You started your career as
Since I’m currently finishing my masters, I shall mention my area of studies, which is propulsion and mission analysis. Being fascinated with space and astrophysics, I find them to be a great combo.
I discovered ReOrbit through a connection who works here, who did the same masters and were part of the same rocketry association. At the time, I was searching for a thesis workplace, and ReOrbit caught my attention with its multiple interesting updates on social media, including the news about collaboration with ESA. So, I decided to take my chance and apply to join ReOrbit as a Master Thesis Student. I was particularly interested in broadening my knowledge in mission analysis, without forgetting the holy grail of propulsion, of course. And I can definitely say I’ve managed to solidify my knowledge in both here at ReOrbit.
Your most memorable memory so far
In general, I cherish everything related to space. Say, one thing that comes to my mind is a hot test of the engine at the rocketry association, which I contributed to in terms of design. We saw the engine that lit up, and it was a fascinating and rewarding scene.
Another one that pops into my head is when I was stuck on some code, working on a project here at ReOrbit. It seemed an entangled and super complicated case up until the moment when I discussed it with my line manager (Neha Chohan), and she suggested adding a small detail (±2π). It worked smoothly right away. Sometimes, being caught up in something, you think about a certain issue as grand and complicated, whereas in reality there can be a quick and easy solution. Great thing about working as part of the ReOrbit team is that you can always ask for help, and you get it!
Your most valuable lesson so far
Neha once told me: nobody has an answer to everything. When I just started, I always thought that good engineers are the ones who know what to do in every situation; even if something fails, they always know how to fix it. Now I see it differently – you can pave your way towards an answer, and even if it takes a while, it's fine. Also, that means you never stop learning, which is great.
What nobody prepared you for
Large volumes of documentation that you need to write, while working on a project, to make sure nothing gets lost. Plus, there are long meetings. I’ve made my peace with both things; they’re unavoidable, and you need to get used to having them in your daily working life.
The one thing that makes you smile
In general, it’s the stuff I'm working on. Even if I’m dealing with something that seems abstract or even if I’m struggling with some part of a code, ultimately it will contribute to a spacecraft that will fly one day. At ReOrbit, I have a feeling that what I dreamt of growing up is finally happening: I get to work on tangible projects.

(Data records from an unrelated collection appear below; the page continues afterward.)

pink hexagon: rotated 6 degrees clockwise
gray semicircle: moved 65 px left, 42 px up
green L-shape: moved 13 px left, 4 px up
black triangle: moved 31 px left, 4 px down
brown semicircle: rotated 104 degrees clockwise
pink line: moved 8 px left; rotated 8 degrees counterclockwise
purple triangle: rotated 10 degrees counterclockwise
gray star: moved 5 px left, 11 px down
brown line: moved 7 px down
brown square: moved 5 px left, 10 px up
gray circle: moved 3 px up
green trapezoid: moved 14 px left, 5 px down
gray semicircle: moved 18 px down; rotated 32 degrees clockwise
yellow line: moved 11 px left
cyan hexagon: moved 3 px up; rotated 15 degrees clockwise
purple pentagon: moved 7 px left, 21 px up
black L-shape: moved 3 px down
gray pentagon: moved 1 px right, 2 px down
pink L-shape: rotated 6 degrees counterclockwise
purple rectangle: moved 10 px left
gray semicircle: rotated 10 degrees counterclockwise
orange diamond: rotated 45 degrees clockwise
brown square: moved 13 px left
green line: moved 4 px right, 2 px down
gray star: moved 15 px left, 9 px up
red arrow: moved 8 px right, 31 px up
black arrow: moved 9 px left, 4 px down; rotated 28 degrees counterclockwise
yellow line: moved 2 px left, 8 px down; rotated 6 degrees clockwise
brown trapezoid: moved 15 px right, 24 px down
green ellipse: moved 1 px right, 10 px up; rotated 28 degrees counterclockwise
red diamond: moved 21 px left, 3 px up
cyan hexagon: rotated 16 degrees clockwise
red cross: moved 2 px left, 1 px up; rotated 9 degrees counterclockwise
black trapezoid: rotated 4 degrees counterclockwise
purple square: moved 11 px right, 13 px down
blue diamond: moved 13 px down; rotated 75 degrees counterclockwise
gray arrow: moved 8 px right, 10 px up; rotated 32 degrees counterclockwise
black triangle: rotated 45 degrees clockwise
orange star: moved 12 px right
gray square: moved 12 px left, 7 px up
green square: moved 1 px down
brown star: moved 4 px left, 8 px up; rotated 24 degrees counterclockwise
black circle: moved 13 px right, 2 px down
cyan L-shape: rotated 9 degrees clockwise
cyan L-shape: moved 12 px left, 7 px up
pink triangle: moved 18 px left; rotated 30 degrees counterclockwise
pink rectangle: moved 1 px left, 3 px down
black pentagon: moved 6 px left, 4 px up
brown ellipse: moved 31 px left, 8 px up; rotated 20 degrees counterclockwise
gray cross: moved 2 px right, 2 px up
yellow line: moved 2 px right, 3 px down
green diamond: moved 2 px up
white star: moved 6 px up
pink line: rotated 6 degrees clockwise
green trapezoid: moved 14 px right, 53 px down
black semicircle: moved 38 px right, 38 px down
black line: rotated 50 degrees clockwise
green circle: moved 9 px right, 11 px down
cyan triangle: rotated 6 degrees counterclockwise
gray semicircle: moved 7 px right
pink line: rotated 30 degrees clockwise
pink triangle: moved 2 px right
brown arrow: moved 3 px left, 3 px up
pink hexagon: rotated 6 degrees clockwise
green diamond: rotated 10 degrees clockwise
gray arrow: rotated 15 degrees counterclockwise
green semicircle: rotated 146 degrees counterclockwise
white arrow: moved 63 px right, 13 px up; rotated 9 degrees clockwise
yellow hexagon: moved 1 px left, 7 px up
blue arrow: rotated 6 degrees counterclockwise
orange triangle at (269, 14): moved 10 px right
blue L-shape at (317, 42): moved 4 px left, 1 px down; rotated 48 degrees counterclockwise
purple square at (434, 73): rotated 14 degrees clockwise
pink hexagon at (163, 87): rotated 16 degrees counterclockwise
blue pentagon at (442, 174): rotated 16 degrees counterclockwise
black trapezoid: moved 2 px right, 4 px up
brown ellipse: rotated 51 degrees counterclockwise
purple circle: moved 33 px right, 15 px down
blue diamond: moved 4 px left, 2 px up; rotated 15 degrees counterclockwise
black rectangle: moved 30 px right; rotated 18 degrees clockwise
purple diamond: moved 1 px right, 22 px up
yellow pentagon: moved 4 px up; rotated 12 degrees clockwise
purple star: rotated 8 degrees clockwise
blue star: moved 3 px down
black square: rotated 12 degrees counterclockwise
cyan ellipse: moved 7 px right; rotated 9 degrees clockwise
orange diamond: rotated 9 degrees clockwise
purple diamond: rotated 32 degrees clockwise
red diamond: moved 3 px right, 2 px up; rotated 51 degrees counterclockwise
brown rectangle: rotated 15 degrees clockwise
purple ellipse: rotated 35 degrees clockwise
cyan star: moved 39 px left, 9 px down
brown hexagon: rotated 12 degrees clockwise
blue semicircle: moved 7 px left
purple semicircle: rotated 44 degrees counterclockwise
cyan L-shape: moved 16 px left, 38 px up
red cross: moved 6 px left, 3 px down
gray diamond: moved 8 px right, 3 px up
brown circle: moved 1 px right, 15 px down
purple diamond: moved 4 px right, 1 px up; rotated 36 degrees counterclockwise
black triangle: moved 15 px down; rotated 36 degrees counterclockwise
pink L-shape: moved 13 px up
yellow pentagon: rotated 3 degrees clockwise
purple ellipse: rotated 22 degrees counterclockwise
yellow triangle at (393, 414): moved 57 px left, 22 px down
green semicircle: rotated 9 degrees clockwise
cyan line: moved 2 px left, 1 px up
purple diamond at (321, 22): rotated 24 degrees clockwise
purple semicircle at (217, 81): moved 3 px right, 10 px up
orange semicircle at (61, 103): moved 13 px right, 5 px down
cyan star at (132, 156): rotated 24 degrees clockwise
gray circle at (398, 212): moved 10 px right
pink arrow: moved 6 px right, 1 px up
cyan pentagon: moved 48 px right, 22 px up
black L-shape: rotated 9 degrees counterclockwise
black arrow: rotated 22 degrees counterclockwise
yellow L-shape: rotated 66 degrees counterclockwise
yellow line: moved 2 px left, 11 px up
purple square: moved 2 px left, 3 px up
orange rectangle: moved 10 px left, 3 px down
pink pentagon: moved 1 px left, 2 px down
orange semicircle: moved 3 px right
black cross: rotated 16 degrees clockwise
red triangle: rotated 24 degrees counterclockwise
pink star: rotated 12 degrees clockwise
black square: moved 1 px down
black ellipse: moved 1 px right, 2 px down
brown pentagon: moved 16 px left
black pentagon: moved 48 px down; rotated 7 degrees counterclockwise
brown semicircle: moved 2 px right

Imagine there are no technological limitations, what do you wish you could design/create in the space sector
Technology for deep space exploration. I wish I could design, for instance, even more advanced telescopes than the James Webb space telescope, to discover distant galaxies, unveil the unknown. I dream of answering more questions of physics, studying black holes, dark matter and other dimensions than time. It might sound futuristic, but I believe this is how the future is connected to the present: you need to pave your way and take small practical steps that eventually will lead you to what you dream to do in the future.